3. 依頼に対して、どのような設計だったら、スムーズに仕様変更できたかを、CleanArchitecture ベースで考えてみる
i. 設計上の懸念点を再整理
今回、Flask フレームワークでは、request
オブジェクト内から値を引き出すようになっています。
@app.route('/memo/<int:memo_id>', methods=['POST'])
def post(memo_id: int) -> str:
# memo = request.form["memo"]
memo: str = request.json["memo"] # NEW
ⅱ. どのような設計になっていれば、懸念点を回避して仕様変更できたか
現在、flask_router.py
内で、request
オブジェクト内から引き出した値を、MemoHandleInteractor
内の関数に、引数として渡していますが、
flask_router.py
から、
request
オブジェクト内から、MemoHandleInteractor
内の関数の引数として適した形式に加工する
部分を、フレームワーク部分を担うファイルから切り出せると良さそうです。
ⅲ. 理想の設計を、CleanArchitecture で解釈した場合
外部から受け取った値を、実際の処理に適した形式に変換するという責務を担う役割として、CleanArchitecture 内では、Interface Adapters 層の、Controllers が存在します。
Interface Adapters層について : https://blog.tai2.net/the_clean_architecture.html
このレイヤーのソフトウェアは、アダプターの集合だ。

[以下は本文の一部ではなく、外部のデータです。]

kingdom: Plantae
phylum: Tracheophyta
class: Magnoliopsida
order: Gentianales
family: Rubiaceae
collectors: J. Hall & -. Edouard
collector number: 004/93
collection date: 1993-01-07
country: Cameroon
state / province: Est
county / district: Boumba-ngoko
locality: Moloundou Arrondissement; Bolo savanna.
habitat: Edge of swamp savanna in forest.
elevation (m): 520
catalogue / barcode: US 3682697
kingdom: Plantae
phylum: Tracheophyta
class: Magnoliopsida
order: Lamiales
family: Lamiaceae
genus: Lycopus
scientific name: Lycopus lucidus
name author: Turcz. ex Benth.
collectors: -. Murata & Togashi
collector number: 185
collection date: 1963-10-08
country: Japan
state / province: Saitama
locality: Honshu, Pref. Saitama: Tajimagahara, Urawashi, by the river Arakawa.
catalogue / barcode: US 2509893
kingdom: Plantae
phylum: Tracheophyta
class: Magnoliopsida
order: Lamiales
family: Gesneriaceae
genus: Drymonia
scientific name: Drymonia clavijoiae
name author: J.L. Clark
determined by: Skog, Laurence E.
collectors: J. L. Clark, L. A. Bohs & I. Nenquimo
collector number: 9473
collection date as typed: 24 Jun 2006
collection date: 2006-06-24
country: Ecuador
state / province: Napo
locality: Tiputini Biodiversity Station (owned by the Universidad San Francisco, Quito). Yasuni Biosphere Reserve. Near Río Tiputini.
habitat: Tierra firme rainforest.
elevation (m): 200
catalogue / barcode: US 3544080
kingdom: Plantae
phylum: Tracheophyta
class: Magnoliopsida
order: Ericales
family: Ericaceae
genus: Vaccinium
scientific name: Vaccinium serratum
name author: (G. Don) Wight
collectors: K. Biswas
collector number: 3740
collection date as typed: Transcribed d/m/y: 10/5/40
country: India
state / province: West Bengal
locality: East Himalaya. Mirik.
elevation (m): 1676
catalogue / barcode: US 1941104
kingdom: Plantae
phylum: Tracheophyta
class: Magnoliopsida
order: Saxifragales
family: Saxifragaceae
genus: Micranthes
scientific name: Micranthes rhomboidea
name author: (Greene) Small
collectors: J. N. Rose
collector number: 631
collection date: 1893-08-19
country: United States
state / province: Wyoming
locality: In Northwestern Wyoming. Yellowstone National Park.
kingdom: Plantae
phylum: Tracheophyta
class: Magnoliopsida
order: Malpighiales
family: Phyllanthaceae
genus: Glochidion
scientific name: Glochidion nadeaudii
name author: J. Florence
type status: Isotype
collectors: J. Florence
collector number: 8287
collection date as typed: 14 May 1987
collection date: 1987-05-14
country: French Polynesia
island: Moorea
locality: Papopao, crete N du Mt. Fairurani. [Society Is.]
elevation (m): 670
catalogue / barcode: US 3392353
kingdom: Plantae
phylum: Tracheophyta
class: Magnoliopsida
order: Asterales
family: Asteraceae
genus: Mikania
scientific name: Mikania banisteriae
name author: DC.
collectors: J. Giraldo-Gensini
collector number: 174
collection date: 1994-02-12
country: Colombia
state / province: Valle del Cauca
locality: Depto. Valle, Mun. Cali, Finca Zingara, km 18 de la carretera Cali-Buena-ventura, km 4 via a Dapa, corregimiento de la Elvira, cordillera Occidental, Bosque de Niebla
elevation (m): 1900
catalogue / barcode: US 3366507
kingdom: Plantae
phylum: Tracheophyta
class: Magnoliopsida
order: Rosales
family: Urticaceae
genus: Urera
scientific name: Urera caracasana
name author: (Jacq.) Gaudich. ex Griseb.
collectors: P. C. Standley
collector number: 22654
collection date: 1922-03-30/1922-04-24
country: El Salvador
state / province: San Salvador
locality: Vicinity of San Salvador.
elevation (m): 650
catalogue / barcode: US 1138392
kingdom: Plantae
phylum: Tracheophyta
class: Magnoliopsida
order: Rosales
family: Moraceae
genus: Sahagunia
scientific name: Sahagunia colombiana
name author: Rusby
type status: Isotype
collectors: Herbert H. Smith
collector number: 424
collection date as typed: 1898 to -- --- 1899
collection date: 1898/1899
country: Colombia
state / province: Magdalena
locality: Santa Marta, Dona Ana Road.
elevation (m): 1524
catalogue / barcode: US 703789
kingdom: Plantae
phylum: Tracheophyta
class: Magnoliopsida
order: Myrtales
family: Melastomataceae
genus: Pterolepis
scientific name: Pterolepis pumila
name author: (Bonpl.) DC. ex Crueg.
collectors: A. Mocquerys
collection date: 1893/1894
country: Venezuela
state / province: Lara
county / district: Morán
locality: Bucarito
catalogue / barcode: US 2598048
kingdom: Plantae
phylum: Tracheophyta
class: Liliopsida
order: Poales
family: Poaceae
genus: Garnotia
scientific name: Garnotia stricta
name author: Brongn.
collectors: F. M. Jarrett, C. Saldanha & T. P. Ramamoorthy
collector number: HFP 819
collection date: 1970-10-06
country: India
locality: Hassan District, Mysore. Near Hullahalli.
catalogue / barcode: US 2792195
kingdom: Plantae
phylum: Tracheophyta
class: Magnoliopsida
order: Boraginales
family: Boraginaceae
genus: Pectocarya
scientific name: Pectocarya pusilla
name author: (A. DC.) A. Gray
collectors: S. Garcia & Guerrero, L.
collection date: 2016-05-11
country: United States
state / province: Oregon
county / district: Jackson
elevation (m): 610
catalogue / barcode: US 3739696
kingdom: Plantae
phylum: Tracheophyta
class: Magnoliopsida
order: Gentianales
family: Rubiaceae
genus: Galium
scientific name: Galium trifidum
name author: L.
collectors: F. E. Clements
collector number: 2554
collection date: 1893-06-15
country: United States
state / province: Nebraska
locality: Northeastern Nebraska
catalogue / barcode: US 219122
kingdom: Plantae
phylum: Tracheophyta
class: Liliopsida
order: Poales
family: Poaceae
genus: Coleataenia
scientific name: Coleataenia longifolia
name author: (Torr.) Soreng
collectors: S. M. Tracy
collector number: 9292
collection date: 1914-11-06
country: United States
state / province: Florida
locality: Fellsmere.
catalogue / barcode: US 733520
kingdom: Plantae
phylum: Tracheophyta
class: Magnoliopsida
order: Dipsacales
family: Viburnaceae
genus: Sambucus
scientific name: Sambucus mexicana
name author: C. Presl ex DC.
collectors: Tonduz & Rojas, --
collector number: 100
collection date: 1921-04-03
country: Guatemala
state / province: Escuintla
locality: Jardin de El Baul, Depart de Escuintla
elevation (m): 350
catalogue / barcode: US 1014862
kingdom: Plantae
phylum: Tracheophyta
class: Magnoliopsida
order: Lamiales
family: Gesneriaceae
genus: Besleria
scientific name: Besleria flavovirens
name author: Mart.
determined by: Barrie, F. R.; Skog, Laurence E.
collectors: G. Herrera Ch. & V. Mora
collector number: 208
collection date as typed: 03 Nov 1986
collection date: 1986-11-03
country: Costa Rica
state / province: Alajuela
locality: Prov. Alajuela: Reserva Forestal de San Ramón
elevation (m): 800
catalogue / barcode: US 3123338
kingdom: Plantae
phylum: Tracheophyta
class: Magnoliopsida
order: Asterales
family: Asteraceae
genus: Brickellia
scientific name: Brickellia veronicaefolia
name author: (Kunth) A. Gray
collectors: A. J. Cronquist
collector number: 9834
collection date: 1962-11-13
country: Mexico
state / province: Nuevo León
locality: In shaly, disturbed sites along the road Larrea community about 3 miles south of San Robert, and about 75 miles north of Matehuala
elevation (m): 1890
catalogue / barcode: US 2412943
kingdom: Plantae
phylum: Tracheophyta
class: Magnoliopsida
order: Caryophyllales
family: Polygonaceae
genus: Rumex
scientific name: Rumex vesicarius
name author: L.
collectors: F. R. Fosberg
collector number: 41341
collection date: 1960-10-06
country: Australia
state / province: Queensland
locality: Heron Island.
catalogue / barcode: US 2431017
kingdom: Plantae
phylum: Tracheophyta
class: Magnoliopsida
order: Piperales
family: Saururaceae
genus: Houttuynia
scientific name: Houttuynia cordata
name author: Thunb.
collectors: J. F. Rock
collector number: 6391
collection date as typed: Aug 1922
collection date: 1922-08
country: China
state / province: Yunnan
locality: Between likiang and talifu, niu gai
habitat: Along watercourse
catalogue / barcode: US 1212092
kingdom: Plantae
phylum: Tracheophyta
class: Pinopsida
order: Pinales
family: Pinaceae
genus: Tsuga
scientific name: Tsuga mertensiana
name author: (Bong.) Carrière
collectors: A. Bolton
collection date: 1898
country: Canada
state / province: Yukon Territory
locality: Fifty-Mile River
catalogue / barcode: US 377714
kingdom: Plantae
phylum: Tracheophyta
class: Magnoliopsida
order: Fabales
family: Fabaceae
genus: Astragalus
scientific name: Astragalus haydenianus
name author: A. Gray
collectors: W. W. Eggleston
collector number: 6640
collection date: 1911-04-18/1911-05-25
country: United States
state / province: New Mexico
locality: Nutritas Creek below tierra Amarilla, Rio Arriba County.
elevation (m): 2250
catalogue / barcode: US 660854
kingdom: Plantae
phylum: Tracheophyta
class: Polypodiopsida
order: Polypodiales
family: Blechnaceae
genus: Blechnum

これは、ユースケースとエンティティにもっとも便利な形式から、データベースやウェブのような外部の機能にもっとも便利な形式に、データを変換する。(省略...)
今回は、
フレームワークから受け取った値(外部の機能にもっとも便利な形式)を、
MemoHandleInteractor.save(ユースケースとエンティティ)に渡すため、
MemoHandleInteractor.save の引数に適した形(ユースケースとエンティティに最も便利な形)に変換する
ためのController を用意します。
Controller の 抽象的なイメージ については、下記記事内の画像がとてもわかり易かったです。
TODO : ゲームの Controller の図を記載すること
ⅳ. 実際のコーディング
.
├── application_business_rules
│ └── memo_handle_interactor.py
|
├── enterprise_business_rules
│ ├── __init__.py
│ ├── entity
│ │ ├── __init__.py
│ │ └── memo_object.py
│ └── memo_repository.py
|
├── frameworks_and_drivers
│ ├── __init__.py
│ └── web
│ ├── __init__.py
│ ├── fastapi_router.py
│ └── flask_router.py
|
├── interface_adapters
│ ├── __init__.py
│ ├── __pycache__
│ └── controllers
│ ├── __init__.py
│ ├── fastapi_controller.py
│ └── flask_controller.py
|
└── main.py
Interface adapters 層 : controller
新たに FlaskController
という、request
から値を取得し、MemoHandleInteractor
の引数に合う形式で戻り値を返す関数を持つ class を用意します。
これにより、外部から受け取った値を、実際の処理に適した値に加工する場合は、この Controller のみを変更すれば大丈夫です。
interface_adapters/controllers/flask_controller.py
class FlaskController:
def save(self, memo_id, request) -> str:
# memo = request.form["memo"]
memo: str = request.json["memo"]
return MemoHandleInteractor().save(memo_id, memo)
Framework & driver 層
flask_router.py
からは、この Controller 呼び出します。
これにより、仮に外部からの値の受け取り方が変更になっても、フレームワークを管理するrouterを変更せずに済みます。
frameworks_and_drivers/web/flask_router.py
@app.route('/memo/<int:memo_id>', methods=['POST'])
def post(memo_id: int) -> str:
return jsonify(
{
"message": FlaskController().save(memo_id, request)
}
)
Part4の全てのコードは下記です。
https://github.com/y-tomimoto/CleanArchitecture/tree/master/part4
4. 設計の変化によって、どのような仕様変更に耐えうるようになったか?
さて、今回は、Interface Adapters 層の Controller を活用することによって、
更新頻度の高い、『外部からのリクエスト形式』を、実際の処理に適した形式に変更するという部分を、
フレームワークから切り出すことができました。
これにより、アプリケーションで受け入れることのできるリクエストの形式を変更する際、
既存のWebアプリケーションフレームワークや、ビジネスルールを考慮せずに、コードの修正を行うことができるようになりました。